Fruit flies which were heterozygous for both autosomal dominant traits aristapedia (Ar) and

star eyes (S) were mated. Since aristapedia and star eyes are both lethal when homozygous
and unlinked, one would predict ratio of 4:2:2:1 for Ar-S to Ar to S to wild type (+). Among
the offspring flies, there were 113 Ar-S, 55 Ar, 73 S, and 38 +. Test the hypothesis of a
4:2:2:1 phenotypic ratio at the 5% level of significance.

To test the hypothesis of a 4:2:2:1 phenotypic ratio, we will use a chi-square test. This statistical test compares the observed frequencies of the different phenotypes to the expected frequencies based on the given ratio.

Here are the steps to conduct the chi-square test:

Step 1: Set up the null and alternative hypotheses:
- Null hypothesis (H0): The observed phenotypic ratios follow the expected 4:2:2:1 ratio.
- Alternative hypothesis (Ha): The observed phenotypic ratios do not follow the expected 4:2:2:1 ratio.

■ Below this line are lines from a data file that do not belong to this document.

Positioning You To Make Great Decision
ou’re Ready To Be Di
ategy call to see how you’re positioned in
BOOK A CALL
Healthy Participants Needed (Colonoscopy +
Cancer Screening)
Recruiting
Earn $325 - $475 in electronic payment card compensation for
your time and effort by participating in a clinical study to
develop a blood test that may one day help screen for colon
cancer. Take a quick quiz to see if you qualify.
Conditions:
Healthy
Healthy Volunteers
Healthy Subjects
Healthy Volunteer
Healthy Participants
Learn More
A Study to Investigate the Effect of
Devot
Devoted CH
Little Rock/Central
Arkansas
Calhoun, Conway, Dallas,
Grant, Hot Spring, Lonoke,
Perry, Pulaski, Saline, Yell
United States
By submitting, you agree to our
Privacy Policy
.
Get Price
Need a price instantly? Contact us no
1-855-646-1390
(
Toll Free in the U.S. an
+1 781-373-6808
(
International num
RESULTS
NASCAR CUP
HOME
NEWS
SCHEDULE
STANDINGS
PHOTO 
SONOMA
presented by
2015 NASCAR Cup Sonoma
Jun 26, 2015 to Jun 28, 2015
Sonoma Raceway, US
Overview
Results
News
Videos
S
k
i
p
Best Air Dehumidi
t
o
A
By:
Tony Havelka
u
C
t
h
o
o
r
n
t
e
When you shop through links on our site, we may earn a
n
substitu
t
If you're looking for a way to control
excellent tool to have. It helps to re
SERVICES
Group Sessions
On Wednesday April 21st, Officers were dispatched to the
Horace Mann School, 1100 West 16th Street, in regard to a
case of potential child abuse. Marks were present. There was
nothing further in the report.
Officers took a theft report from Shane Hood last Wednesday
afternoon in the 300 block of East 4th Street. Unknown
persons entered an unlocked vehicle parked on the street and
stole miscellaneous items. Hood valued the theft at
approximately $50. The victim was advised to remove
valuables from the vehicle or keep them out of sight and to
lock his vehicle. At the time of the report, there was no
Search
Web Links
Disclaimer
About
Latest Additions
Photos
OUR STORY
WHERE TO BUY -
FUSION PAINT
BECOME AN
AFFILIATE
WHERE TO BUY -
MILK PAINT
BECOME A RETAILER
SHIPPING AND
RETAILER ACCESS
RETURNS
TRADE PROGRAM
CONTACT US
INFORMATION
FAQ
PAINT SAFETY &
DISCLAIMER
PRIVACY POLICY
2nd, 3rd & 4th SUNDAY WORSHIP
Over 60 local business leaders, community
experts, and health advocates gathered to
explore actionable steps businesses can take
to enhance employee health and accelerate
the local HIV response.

Step 2: Determine the degrees of freedom:
To determine the degrees of freedom for this test, we subtract 1 from the number of categories. In this case, there are 4 categories (Ar-S, Ar, S, +), so the degrees of freedom (df) will be 4 - 1 = 3.

Step 3: Set the significance level:
The given significance level is 5% or 0.05. This represents the probability of rejecting the null hypothesis when it is true.

Step 4: Calculate the expected frequencies:
The expected frequencies are calculated by multiplying the total number of offspring by the expected ratio for each phenotype. In this case, if the expected ratio is 4:2:2:1 and the total number of offspring is 279 (113 + 55 + 73 + 38), then we can calculate the expected frequencies as follows:
- Ar-S: (4/9) * 279 ≈ 124.00
- Ar: (2/9) * 279 ≈ 62.00
- S: (2/9) * 279 ≈ 62.00
- +: (1/9) * 279 ≈ 31.00

Step 5: Calculate the chi-square statistic:
The chi-square statistic is calculated using the formula:
χ^2 = Σ [(Observed frequency - Expected frequency)^2 / Expected frequency]

Using the observed and expected frequencies, we can calculate the chi-square statistic as follows:

χ^2 = [(113 - 124)^2 / 124] + [(55 - 62)^2 / 62] + [(73 - 62)^2 / 62] + [(38 - 31)^2 / 31]

Step 6: Look up the critical value:
Using the degrees of freedom (3) and the chosen significance level (0.05), you can consult a chi-square distribution table or use statistical software to find the critical value. For a significance level of 0.05 and 3 degrees of freedom, the critical value is approximately 7.815.

Step 7: Compare the chi-square statistic to the critical value:
If the chi-square statistic is greater than the critical value, we reject the null hypothesis. Otherwise, we fail to reject the null hypothesis.

Step 8: Interpret the results:
If the null hypothesis is rejected, it implies that the observed phenotypic ratios do not follow the expected 4:2:2:1 ratio. If the null hypothesis is not rejected, it suggests that the observed ratios are in line with the expected ratio.

That's how you can test the hypothesis of a 4:2:2:1 phenotypic ratio at the 5% level of significance using a chi-square test.